□ウエスト症候群(West syndrome)は,群発するスパズムと脳波上のヒプスアリスミア,発達の停滞・退行を特徴とするてんかん症候群である。
□明らかな基礎疾患を有する症候性と,基礎疾患がはっきりしない潜因性とがある。前者には新生児低酸素性虚血性脳症,染色体異常症,結節性硬化症などがある。
□有病率は1万出生あたり2~3とされる。3~7カ月齢が発症のピークで,多く(約90%)は1歳未満に発症する。
□群発するスパズムが特徴である。頸部・体幹・四肢を両側対称性(症候性では非対称性もある)に短時間屈曲または伸展させ,ごく短時間の意識減損を伴う。発作は数秒から40~50秒間隔で20回から時に100回程度群発する(シリーズ形成)。入眠中より覚醒直後や入眠間際に多く,啼泣を伴うこともある。
□発症後の発達遅滞・退行を認めるが,発症前から認める場合もある。通常発達遅滞は重度であるが,乳児期早期での発症では発達遅滞がはっきりしないこともある1)。

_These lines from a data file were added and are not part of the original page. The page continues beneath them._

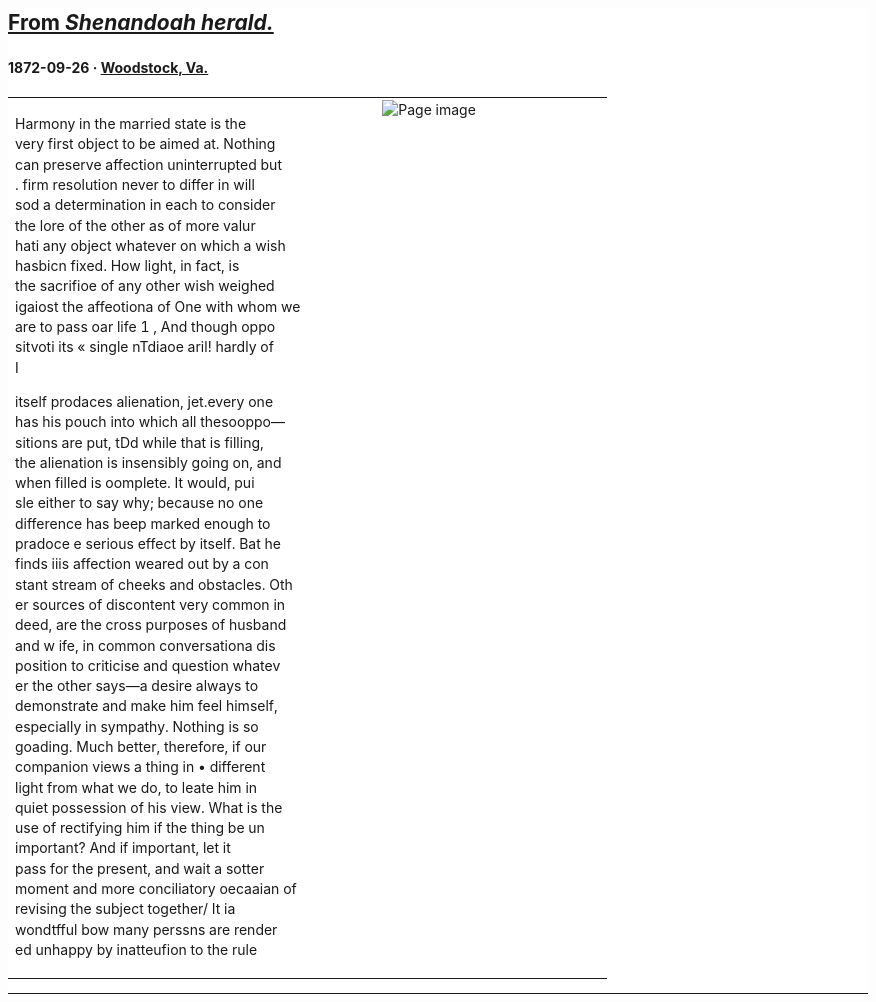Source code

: 
## [From _Shenandoah herald._](https://www.loc.gov/resource/sn85026941/1872-09-26/ed-1/?sp=1)

#### 1872-09-26 &middot; [Woodstock, Va.](http://dbpedia.org/resource/Woodstock%2C_Virginia)

<table style="width: 100%;"><tr><td style="width: 50%">

  
Harmony in the married state is the  
very first object to be aimed at. Nothing  
can preserve affection uninterrupted but  
. firm resolution never to differ in will  
sod a determination in each to consider  
the lore of the other as of more valur  
hati any object whatever on which a wish  
hasbicn fixed. How light, in fact, is  
the sacrifioe of any other wish weighed  
igaiost the affeotiona of One with whom we  
are to pass oar life 1 , And though oppo  
sitvoti its « single nTdiaoe aril! hardly of  
I  
  
itself prodaces alienation, jet.every one  
has his pouch into which all thesooppo—  
sitions are put, tDd while that is filling,  
the alienation is insensibly going on, and  
when filled is oomplete. It would, pui­  
sle either to say why; because no one  
difference has beep marked enough to  
pradoce e serious effect by itself. Bat he  
finds iiis affection weared out by a con­  
stant stream of cheeks and obstacles. Oth­  
er sources of discontent very common in­  
deed, are the cross purposes of husband  
and w ife, in common conversationa dis­  
position to criticise and question whatev­  
er the other says—a desire always to  
demonstrate and make him feel himself,  
especially in sympathy. Nothing is so  
goading. Much better, therefore, if our  
companion views a thing in • different  
light from what we do, to leate him in  
quiet possession of his view. What is the  
use of rectifying him if the thing be un­  
important? And if important, let it  
pass for the present, and wait a sotter  
moment and more conciliatory oecaaian of  
revising the subject together/ It ia  
wondtfful bow many perssns are render­  
ed unhappy by inatteufion to the rule
</td><td style="width: 50%; max-height: 75%; margin: auto; display: block;">
<img alt="Page image" src="https://tile.loc.gov/image-services/iiif/service:ndnp:vi:batch_vi_jennet_ver02:data:sn85026941:00393348458:1872092601:0156/pct:55.779162956366875,14.382934170920036,23.90471950133571,82.16529250098155/!600,600/0/default.jpg"/>
</td>
</tr></table>

---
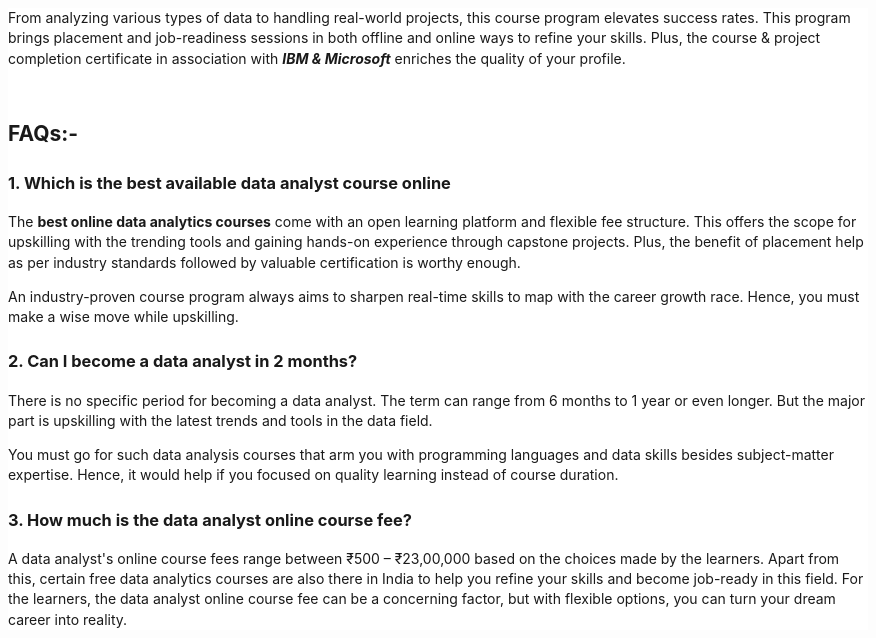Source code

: From analyzing various types of data to handling real-world projects, this course program elevates success rates. This program brings placement and job-readiness sessions in both offline and online ways to refine your skills. Plus, the course & project completion certificate in association with <b>_IBM & Microsoft_</b> enriches the quality of your profile.<br></br>

## FAQs:-

### 1. Which is the best available data analyst course online

The <b>best online data analytics courses</b> come with an open learning platform and flexible fee structure. This offers the scope for upskilling with the trending tools and gaining hands-on experience through capstone projects. Plus, the benefit of placement help as per industry standards followed by valuable certification is worthy enough.

An industry-proven course program always aims to sharpen real-time skills to map with the career growth race. Hence, you must make a wise move while upskilling.<br>

### 2. Can I become a data analyst in 2 months?

There is no specific period for becoming a data analyst. The term can range from 6 months to 1 year or even longer. But the major part is upskilling with the latest trends and tools in the data field.

You must go for such data analysis courses that arm you with programming languages and data skills besides subject-matter expertise. Hence, it would help if you focused on quality learning instead of course duration.<br>

### 3. How much is the data analyst online course fee?

A data analyst's online course fees range between ₹500 – ₹23,00,000 based on the choices made by the learners. Apart from this, certain free data analytics courses are also there in India to help you refine your skills and become job-ready in this field. For the learners, the data analyst online course fee can be a concerning factor, but with flexible options, you can turn your dream career into reality.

□脳波検査:脳波でヒプスアリスミアと呼ばれる,高振幅徐波を背景とし半球内および半球間の同期性に欠ける多焦点性棘波を認め,無秩序な外観を示す(図)。ノンレム睡眠時に最も多く,覚醒時にも認める一方,レム睡眠期にはあまりみられない。この発作間欠期脳波異常としてのヒプスアリスミア自体を非けいれん性発作重積症ととらえることもできる。可能ならば24時間ビデオ脳波検査を行い,発作の様子も合わせて確認しながら覚醒・睡眠での脳波所見を記録するとよい2)。発作時脳波は,速波群発,高振幅徐波発射,低振幅化などがある。
□血液・尿検査:代謝性疾患や染色体異常等の基礎疾患を検索する。血算,電解質・アンモニア等を含む一般生化学のほか,乳酸・ピルビン酸,アミノ酸分析や有機酸分析,染色体検査等を行う。
□頭部MRI:片側巨脳症や皮質形成異常等といった基礎疾患検索を行う。場合によってはSPECT検査も考慮する。